Courant 2012, un audit mené par l’Institut de formation sociale et un directeur de CHS a été réalisé à Valgiros. Les résultats devraient être présentés prochainement. « Ce centre est une première expérience pour Aux captifs, la libération. L’association s’est lancée dans ce projet avec une intuition, mais sans période d’expérimentation. Aujourd’hui, il est nécessaire de réinterroger le projet initial », estime Pierre Jamet. L’expertise va peut-être amener à un aménagement des plannings – un travailleur social présent durant les week-ends –, à la redéfinition des règles de fonctionnement de la structure – comment sanctionner une personne qui ne respecte pas le règlement ? Un point, en particulier, sera examiné avec attention : le positionnement des professionnels et des bénévoles.
Guilhem Lepoultier, 28 ans, chercheur en mathématiques, arrivé en décembre 2012.
« Je fais de l’action de rue depuis neuf ans. Une amie bénévole m’a parlé de Valgiros. Je suis venu à un repas pour voir ce dont il s’agissait et, de fil en aiguille, j’ai aménagé ici. Lors des maraudes, il m’était devenu naturel de discuter avec des SDF, mais je désirais aller au-delà de l’“acceptation de la misère”, en aidant une personne à se remettre debout. Sur le fond, Valgiros correspond à l’idée que je m’en faisais mais, dans le quotidien, il y a des petites nuances. Ainsi, alors que je pensais qu’on était tous sur un pied d’égalité, je me suis rendu compte qu’il y a forcément une différence entre quelqu’un qui vit dans un appartement et décide de s’installer au centre et une personne qui n’a le choix qu’entre la rue et le CHS. De plus, en travail de rue, les bénévoles n’ont aucune contrainte, aucune pression. Ici, le fait de “vivre avec” entraîne des règles à suivre et à imposer. Mais je suis souple. Par exemple, un accueilli reçoit après 23 heures, alors que ce n’est pas permis. S’il ne fait pas de bruit, je laisse faire. »
Julien Savadoux, 30 ? ans, guide-conférencier, à Valgiros depuis sept mois.
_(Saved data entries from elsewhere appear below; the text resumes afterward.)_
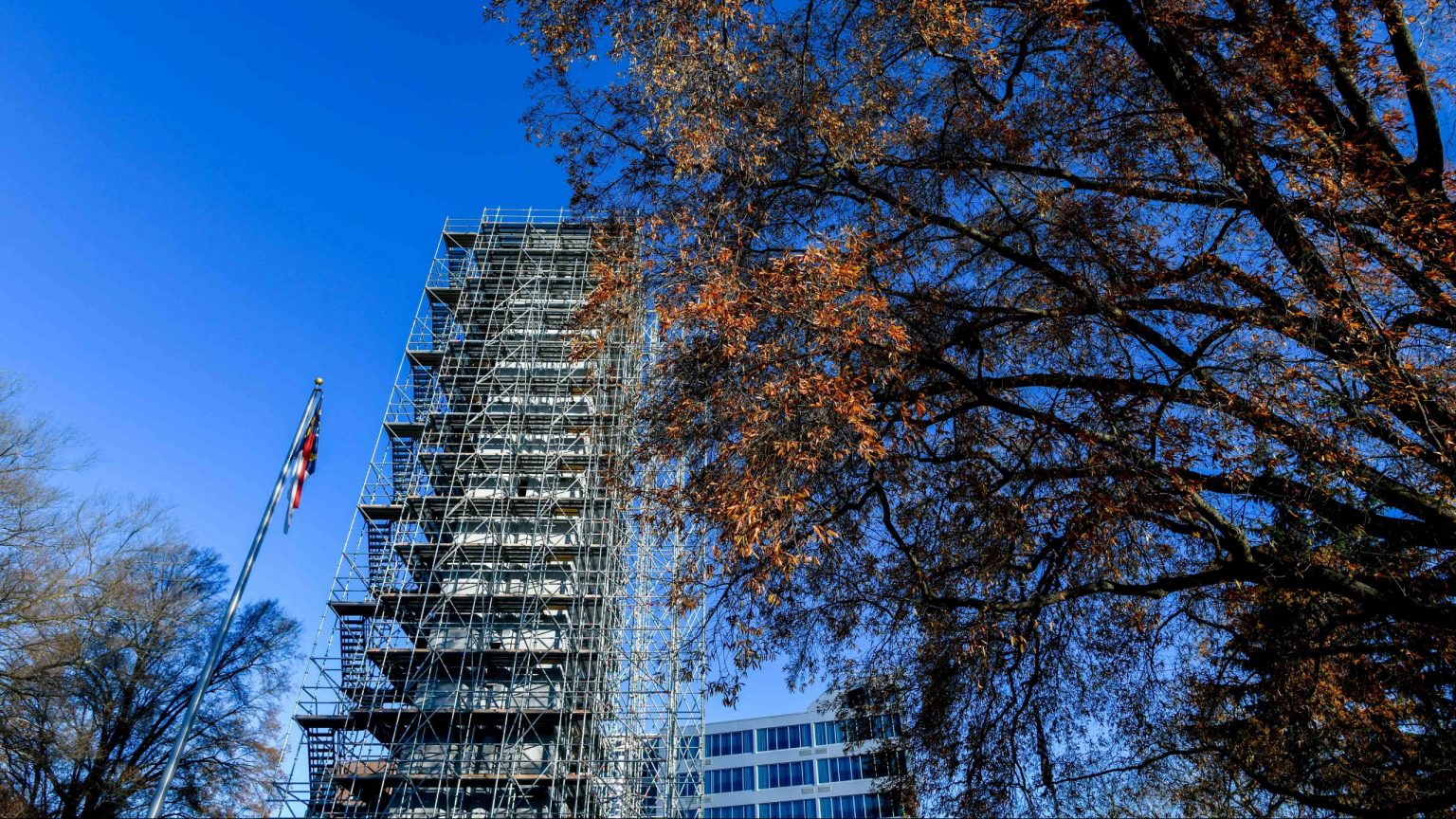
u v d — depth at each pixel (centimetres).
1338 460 934
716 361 1089
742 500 965
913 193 1363
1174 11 1107
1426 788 1314
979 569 1259
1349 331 934
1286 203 1023
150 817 1683
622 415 1303
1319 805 1266
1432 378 953
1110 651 1373
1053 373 1159
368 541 3841
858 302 1038
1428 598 1023
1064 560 1205
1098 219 1214
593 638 3409
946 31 1202
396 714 3281
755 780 6412
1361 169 1023
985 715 1347
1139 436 1062
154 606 3522
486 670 3466
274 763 3600
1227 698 1411
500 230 4725
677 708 3394
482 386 4150
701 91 1214
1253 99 1124
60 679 3009
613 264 1255
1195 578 1097
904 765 1455
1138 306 1123
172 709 3550
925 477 1302
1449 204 986
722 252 1126
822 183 1375
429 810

« Pendant un an, j’ai été bénévole à Aux captifs, la libération dans le XVIe arrondissement de Paris. Puis j’ai reçu un appel au bénévolat pour Valgiros. J’ai réfléchi trois mois avant de me décider. Après plusieurs dîners à l’appartement, j’ai trouvé que c’était un lieu agréable où je me sentais bien. Vivre ici est une expérience assez unique. Je peux y inviter des amis, mais il y a un cadre comme dans n’importe quelle colocation. Le soir, on se retrouve tous ensemble, pour échanger lors de grandes discussions sur la vie ou sur des choses plus banales comme les courses. Si un résident n’a pas rempli ses “corvées”, on en parle avec lui. Les accès de violence sont rares, mais les débats peuvent être animés. Chaque bénévole a sa manière de gérer ces événements. Valgiros nous propose des formations sur la violence, sur les addictions, pour savoir y faire face. »
(1) CHS Valgiros : 210 bis, rue de Vaugirard – 75015 Paris – Tél. 01 53 58 58 90 –
(2) L’anonymat de certains résidents a été préservé.